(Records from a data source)
┄┄┄┄┄┄┄┄┄┄┄┄┄┄┄┄┄┄┄┄

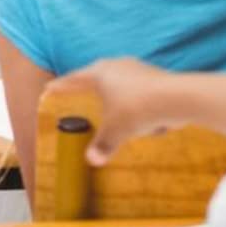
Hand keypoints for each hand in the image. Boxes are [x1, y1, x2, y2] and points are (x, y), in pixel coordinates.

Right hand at [44, 58, 169, 166]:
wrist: (176, 98)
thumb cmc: (137, 109)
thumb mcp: (116, 132)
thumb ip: (103, 145)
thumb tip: (92, 161)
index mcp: (99, 73)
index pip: (74, 79)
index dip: (61, 86)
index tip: (50, 88)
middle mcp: (115, 65)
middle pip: (95, 75)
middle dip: (87, 85)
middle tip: (77, 92)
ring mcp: (135, 67)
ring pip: (117, 80)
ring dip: (112, 92)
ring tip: (108, 104)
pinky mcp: (153, 75)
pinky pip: (136, 88)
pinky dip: (132, 99)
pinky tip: (136, 113)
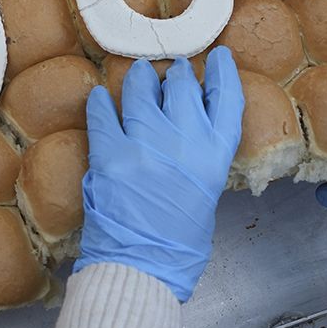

┄┄┄┄┄┄┄┄┄┄┄┄┄┄┄┄┄┄┄┄

→ **Brief**
Please count the lines in the data that include the word "thumb" and report the number by itself.

→ **Answer to the exercise**
4